SOURCE DATA: Begin

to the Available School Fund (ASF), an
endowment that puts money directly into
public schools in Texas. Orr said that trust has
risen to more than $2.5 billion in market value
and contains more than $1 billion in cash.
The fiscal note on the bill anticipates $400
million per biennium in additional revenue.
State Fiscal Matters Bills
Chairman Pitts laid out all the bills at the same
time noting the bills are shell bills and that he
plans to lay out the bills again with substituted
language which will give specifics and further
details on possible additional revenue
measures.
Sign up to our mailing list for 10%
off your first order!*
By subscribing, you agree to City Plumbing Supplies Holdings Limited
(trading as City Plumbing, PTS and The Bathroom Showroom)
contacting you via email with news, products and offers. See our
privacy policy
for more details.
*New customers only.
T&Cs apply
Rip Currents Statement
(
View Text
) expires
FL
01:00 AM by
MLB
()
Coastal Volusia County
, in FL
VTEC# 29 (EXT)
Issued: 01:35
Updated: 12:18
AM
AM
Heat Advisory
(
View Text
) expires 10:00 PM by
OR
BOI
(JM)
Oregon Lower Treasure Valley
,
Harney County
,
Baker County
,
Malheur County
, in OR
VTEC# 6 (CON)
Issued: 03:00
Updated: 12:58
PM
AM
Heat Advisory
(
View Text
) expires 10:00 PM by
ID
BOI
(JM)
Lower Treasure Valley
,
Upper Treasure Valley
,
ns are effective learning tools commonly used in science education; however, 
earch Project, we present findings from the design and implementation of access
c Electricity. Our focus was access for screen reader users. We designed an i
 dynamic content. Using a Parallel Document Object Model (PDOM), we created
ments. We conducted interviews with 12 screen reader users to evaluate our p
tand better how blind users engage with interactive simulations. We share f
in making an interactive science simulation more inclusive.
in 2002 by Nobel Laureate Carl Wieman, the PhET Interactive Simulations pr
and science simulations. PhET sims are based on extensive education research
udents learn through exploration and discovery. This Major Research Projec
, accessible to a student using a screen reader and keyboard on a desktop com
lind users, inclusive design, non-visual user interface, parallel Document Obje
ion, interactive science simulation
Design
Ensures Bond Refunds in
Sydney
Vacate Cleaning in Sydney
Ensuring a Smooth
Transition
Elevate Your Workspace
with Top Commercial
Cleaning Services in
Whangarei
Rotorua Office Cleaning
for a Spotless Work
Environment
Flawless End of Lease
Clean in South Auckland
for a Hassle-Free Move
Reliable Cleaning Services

SOURCE DATA: End

» REQUIRED ACTION: The records above are to be repeated exactly, in their entirety.

» RESULT FOR THIS EXERCISE:
to the Available School Fund (ASF), an
endowment that puts money directly into
public schools in Texas. Orr said that trust has
risen to more than $2.5 billion in market value
and contains more than $1 billion in cash.
The fiscal note on the bill anticipates $400
million per biennium in additional revenue.
State Fiscal Matters Bills
Chairman Pitts laid out all the bills at the same
time noting the bills are shell bills and that he
plans to lay out the bills again with substituted
language which will give specifics and further
details on possible additional revenue
measures.
Sign up to our mailing list for 10%
off your first order!*
By subscribing, you agree to City Plumbing Supplies Holdings Limited
(trading as City Plumbing, PTS and The Bathroom Showroom)
contacting you via email with news, products and offers. See our
privacy policy
for more details.
*New customers only.
T&Cs apply
Rip Currents Statement
(
View Text
) expires
FL
01:00 AM by
MLB
()
Coastal Volusia County
, in FL
VTEC# 29 (EXT)
Issued: 01:35
Updated: 12:18
AM
AM
Heat Advisory
(
View Text
) expires 10:00 PM by
OR
BOI
(JM)
Oregon Lower Treasure Valley
,
Harney County
,
Baker County
,
Malheur County
, in OR
VTEC# 6 (CON)
Issued: 03:00
Updated: 12:58
PM
AM
Heat Advisory
(
View Text
) expires 10:00 PM by
ID
BOI
(JM)
Lower Treasure Valley
,
Upper Treasure Valley
,
ns are effective learning tools commonly used in science education; however, 
earch Project, we present findings from the design and implementation of access
c Electricity. Our focus was access for screen reader users. We designed an i
 dynamic content. Using a Parallel Document Object Model (PDOM), we created
ments. We conducted interviews with 12 screen reader users to evaluate our p
tand better how blind users engage with interactive simulations. We share f
in making an interactive science simulation more inclusive.
in 2002 by Nobel Laureate Carl Wieman, the PhET Interactive Simulations pr
and science simulations. PhET sims are based on extensive education research
udents learn through exploration and discovery. This Major Research Projec
, accessible to a student using a screen reader and keyboard on a desktop com
lind users, inclusive design, non-visual user interface, parallel Document Obje
ion, interactive science simulation
Design
Ensures Bond Refunds in
Sydney
Vacate Cleaning in Sydney
Ensuring a Smooth
Transition
Elevate Your Workspace
with Top Commercial
Cleaning Services in
Whangarei
Rotorua Office Cleaning
for a Spotless Work
Environment
Flawless End of Lease
Clean in South Auckland
for a Hassle-Free Move
Reliable Cleaning Services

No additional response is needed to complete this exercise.